Eppure trova la forza di combattere. Il bambino nasce. Lo traggono alla luce le mani della levatrice, lacera l’aria il primo pianto. Ecco, è l’istante che ripaga di tutto, quello che rende una donna regina: il bambino ancora bagnato, gli occhi socchiusi oppure già aperti e sbalorditi, appoggiato sul ventre, finalmente è passato ogni dolore, finalmente per la madre è la quiete. Quel bambino che incredibilmente vive, è un uomo, ed è uscito da te, e non può essere che l’abbia veramente “fatto” tu. Lì fra le tue braccia, lì da accarezzare con le tue mani.
Ma non per la prigioniera di mezzanotte. La sconosciuta nell’ospedale di Evry, allo scoccare del 2004, quel figlio non lo ha potuto abbracciare.
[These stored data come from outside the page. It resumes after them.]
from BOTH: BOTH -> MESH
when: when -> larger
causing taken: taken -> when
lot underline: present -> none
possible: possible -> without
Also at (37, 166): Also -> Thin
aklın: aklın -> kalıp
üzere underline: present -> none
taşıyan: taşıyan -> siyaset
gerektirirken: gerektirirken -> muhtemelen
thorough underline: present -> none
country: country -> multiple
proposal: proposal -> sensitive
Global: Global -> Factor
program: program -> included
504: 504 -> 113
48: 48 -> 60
Forse ha tentato, le è venuto istintivo, ma il suono metallico delle manette contro il letto l’ha richiamata alla realtà. Peggio, quel figlio non è stato abbracciato da sua madre appena nato, com’era giusto, come gli spettava. Di quell’abbraccio scritto da sempre, è stato derubato. «Credevo fosse il regolamento» avrà ripetuto ai suoi superiori, come è scoppiato il caso, la carceriera – ennesima replica di una genìa di idioti sapienti, di cervelli in appalto, che non si estingue mai. Bagarre sui giornali, l’opposizione di sinistra accusa il governo. Malafede, schiamazzi, berciare. Chissà invece quei due, i protagonisti di questa piccola storia ignobile, mentre a Parigi si brindava. Lei con il suo ricordo indelebile. Lui, che speriamo non sappia mai.